How would Alito rule? History and tradition would demand that the argument is dismissed. Or would he rule in a Madisonian manner (even if Madison didn’t know this would be a consequence), acknowledging a heretofore ignored right that is so self-evident and foundational, it need not be enumerated to deserve protection?

If he rules for the plaintiff, then he acknowledges that history and tradition cannot rule the day when fundamental rights are in play. If he rules for the slaveholders, what more need be said regarding this judicial philosophy? Either ruling demonstrates that their approach is incoherent.

I rest my case. :wink:

No, 1820 was itself during the “history and tradition” period, so instead of looking to another history and tradition further in the past, Alito could simply tap into the collective understanding of all things that existed back then.

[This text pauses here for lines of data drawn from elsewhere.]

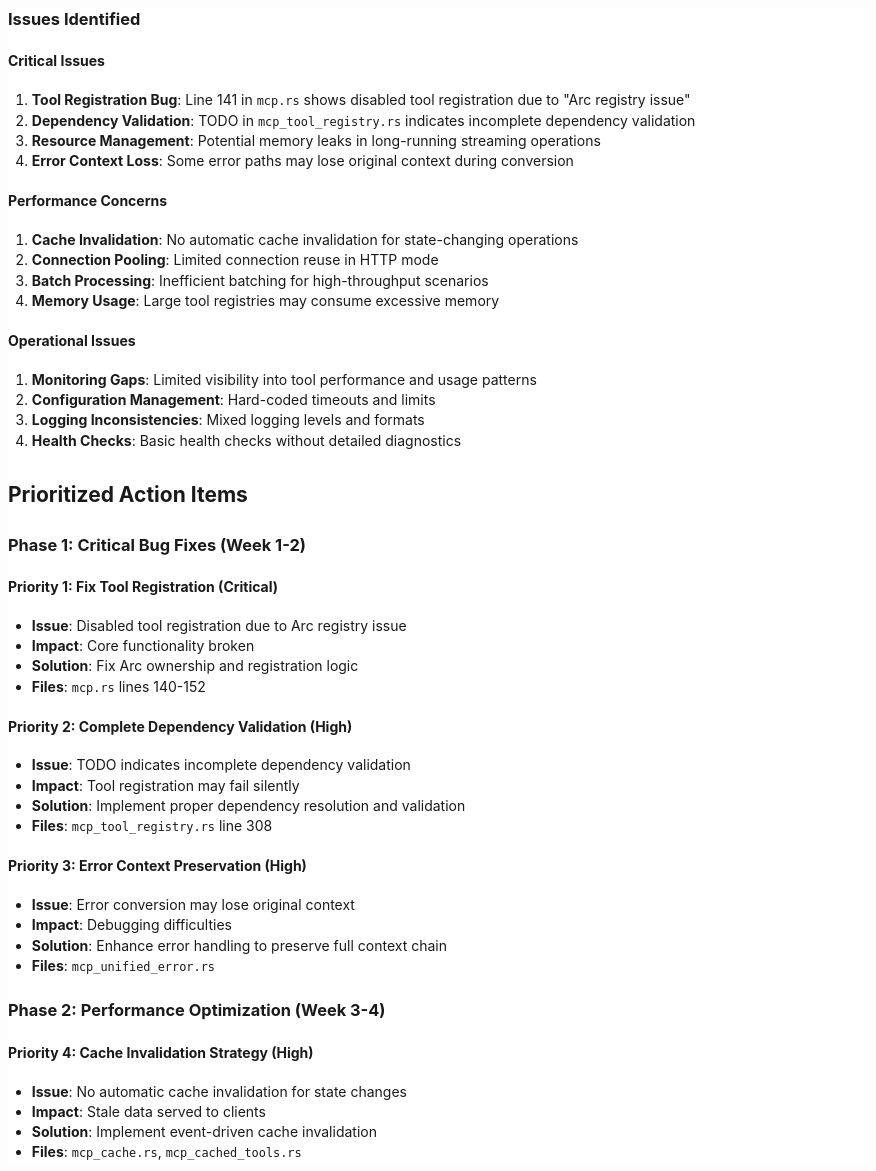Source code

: ### Issues Identified

#### Critical Issues
1. **Tool Registration Bug**: Line 141 in `mcp.rs` shows disabled tool registration due to "Arc registry issue"
2. **Dependency Validation**: TODO in `mcp_tool_registry.rs` indicates incomplete dependency validation
3. **Resource Management**: Potential memory leaks in long-running streaming operations
4. **Error Context Loss**: Some error paths may lose original context during conversion

#### Performance Concerns
1. **Cache Invalidation**: No automatic cache invalidation for state-changing operations
2. **Connection Pooling**: Limited connection reuse in HTTP mode
3. **Batch Processing**: Inefficient batching for high-throughput scenarios
4. **Memory Usage**: Large tool registries may consume excessive memory

#### Operational Issues
1. **Monitoring Gaps**: Limited visibility into tool performance and usage patterns
2. **Configuration Management**: Hard-coded timeouts and limits
3. **Logging Inconsistencies**: Mixed logging levels and formats
4. **Health Checks**: Basic health checks without detailed diagnostics

## Prioritized Action Items

### Phase 1: Critical Bug Fixes (Week 1-2)

#### Priority 1: Fix Tool Registration (Critical)
- **Issue**: Disabled tool registration due to Arc registry issue
- **Impact**: Core functionality broken
- **Solution**: Fix Arc ownership and registration logic
- **Files**: `mcp.rs` lines 140-152

#### Priority 2: Complete Dependency Validation (High)
- **Issue**: TODO indicates incomplete dependency validation
- **Impact**: Tool registration may fail silently
- **Solution**: Implement proper dependency resolution and validation
- **Files**: `mcp_tool_registry.rs` line 308

#### Priority 3: Error Context Preservation (High)
- **Issue**: Error conversion may lose original context
- **Impact**: Debugging difficulties
- **Solution**: Enhance error handling to preserve full context chain
- **Files**: `mcp_unified_error.rs`

### Phase 2: Performance Optimization (Week 3-4)

#### Priority 4: Cache Invalidation Strategy (High)
- **Issue**: No automatic cache invalidation for state changes
- **Impact**: Stale data served to clients
- **Solution**: Implement event-driven cache invalidation
- **Files**: `mcp_cache.rs`, `mcp_cached_tools.rs`
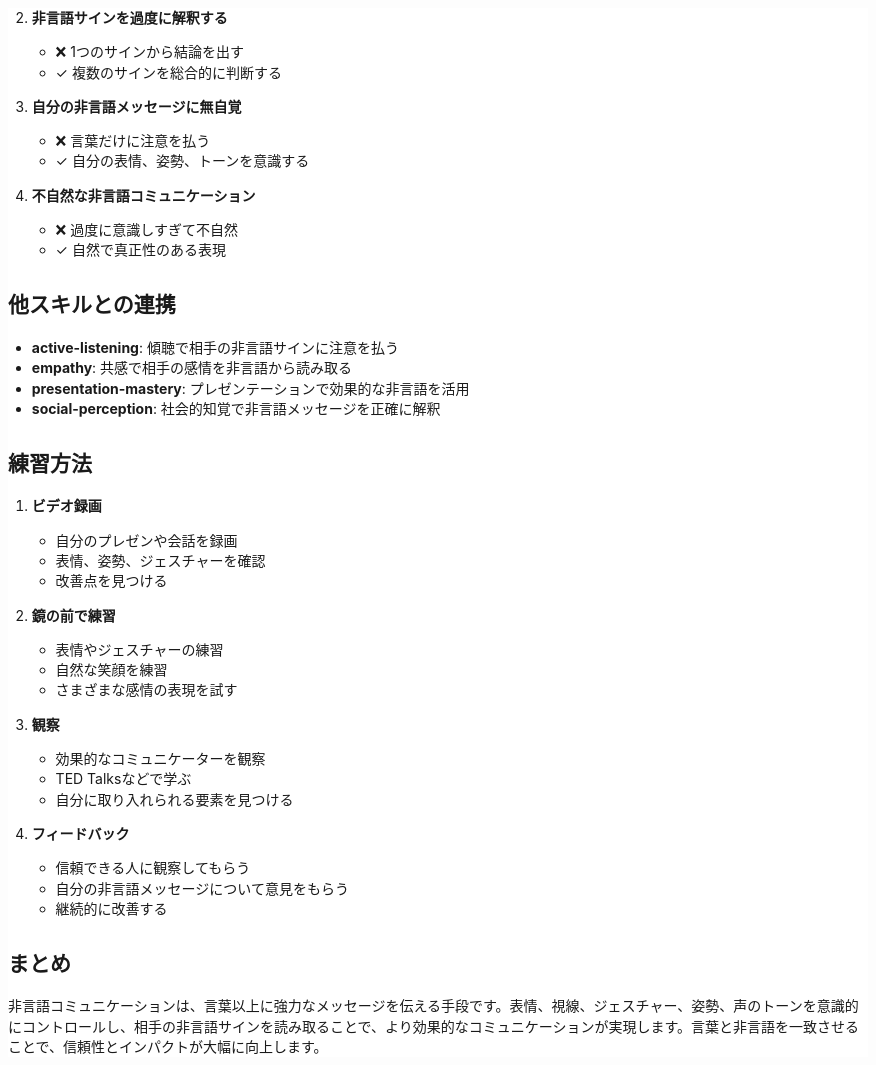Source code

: 2. **非言語サインを過度に解釈する**
   - ❌ 1つのサインから結論を出す
   - ✓ 複数のサインを総合的に判断する

3. **自分の非言語メッセージに無自覚**
   - ❌ 言葉だけに注意を払う
   - ✓ 自分の表情、姿勢、トーンを意識する

4. **不自然な非言語コミュニケーション**
   - ❌ 過度に意識しすぎて不自然
   - ✓ 自然で真正性のある表現

## 他スキルとの連携

- **active-listening**: 傾聴で相手の非言語サインに注意を払う
- **empathy**: 共感で相手の感情を非言語から読み取る
- **presentation-mastery**: プレゼンテーションで効果的な非言語を活用
- **social-perception**: 社会的知覚で非言語メッセージを正確に解釈

## 練習方法

1. **ビデオ録画**
   - 自分のプレゼンや会話を録画
   - 表情、姿勢、ジェスチャーを確認
   - 改善点を見つける

2. **鏡の前で練習**
   - 表情やジェスチャーの練習
   - 自然な笑顔を練習
   - さまざまな感情の表現を試す

3. **観察**
   - 効果的なコミュニケーターを観察
   - TED Talksなどで学ぶ
   - 自分に取り入れられる要素を見つける

4. **フィードバック**
   - 信頼できる人に観察してもらう
   - 自分の非言語メッセージについて意見をもらう
   - 継続的に改善する

## まとめ

非言語コミュニケーションは、言葉以上に強力なメッセージを伝える手段です。表情、視線、ジェスチャー、姿勢、声のトーンを意識的にコントロールし、相手の非言語サインを読み取ることで、より効果的なコミュニケーションが実現します。言葉と非言語を一致させることで、信頼性とインパクトが大幅に向上します。
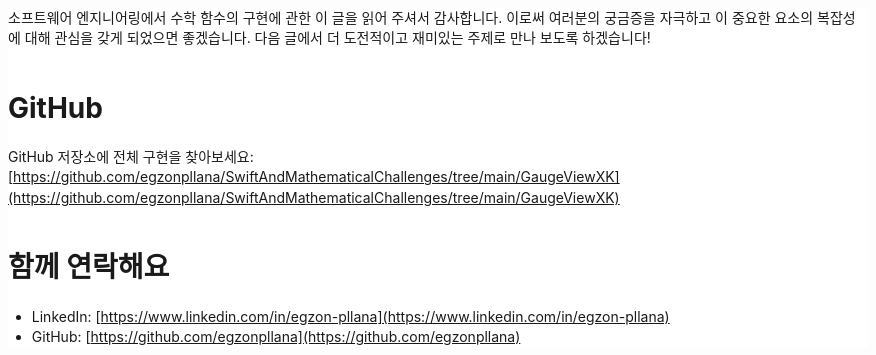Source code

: 소프트웨어 엔지니어링에서 수학 함수의 구현에 관한 이 글을 읽어 주셔서 감사합니다. 이로써 여러분의 궁금증을 자극하고 이 중요한 요소의 복잡성에 대해 관심을 갖게 되었으면 좋겠습니다. 다음 글에서 더 도전적이고 재미있는 주제로 만나 보도록 하겠습니다!

# GitHub

<div class="content-ad"></div>

GitHub 저장소에 전체 구현을 찾아보세요:  
[https://github.com/egzonpllana/SwiftAndMathematicalChallenges/tree/main/GaugeViewXK](https://github.com/egzonpllana/SwiftAndMathematicalChallenges/tree/main/GaugeViewXK)

# 함께 연락해요

- LinkedIn: [https://www.linkedin.com/in/egzon-pllana](https://www.linkedin.com/in/egzon-pllana)
- GitHub: [https://github.com/egzonpllana](https://github.com/egzonpllana)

We only think that there could have been constitutional ambiguities and disagreements between the founders because we’re tainted with our modern view that’s been corrupted by centuries of liberalism or something.

That’s why I time-traveled Alito, whose modern sensibilities conflict with the history and traditions of the 200 years leading up to 1820. What then? Acknowledge that there’s nothing inherent in “history and tradition” to legitimize anything? In fact, there’s volumes that show the opposite.

Or shrug his shoulders, say “What are you gonna do?” and rule for the slaveholders? ISTM that the latter would be the proper ruling given his judicial approach.

But either way lays bare the incoherence of his philosophy, either by ignoring it when an obvious human right is violated, or by ruling for a self-evident abuse of an indisputable human right. Alito would get no “man of his time” pass for his ignorance. Whether or not Madison intended it regarding slavery, the Ninth amendment clearly cares for rights abused by history and tradition.

Alito wouldn’t have been able get on the court back in the 1820s… being Catholic and Italian…

I’m sure he could find a sentence fragment somewhere near the back of Malleus Maleficarum to cite as unbreakable precedent.

Please, no fighting my brilliant hypothetical.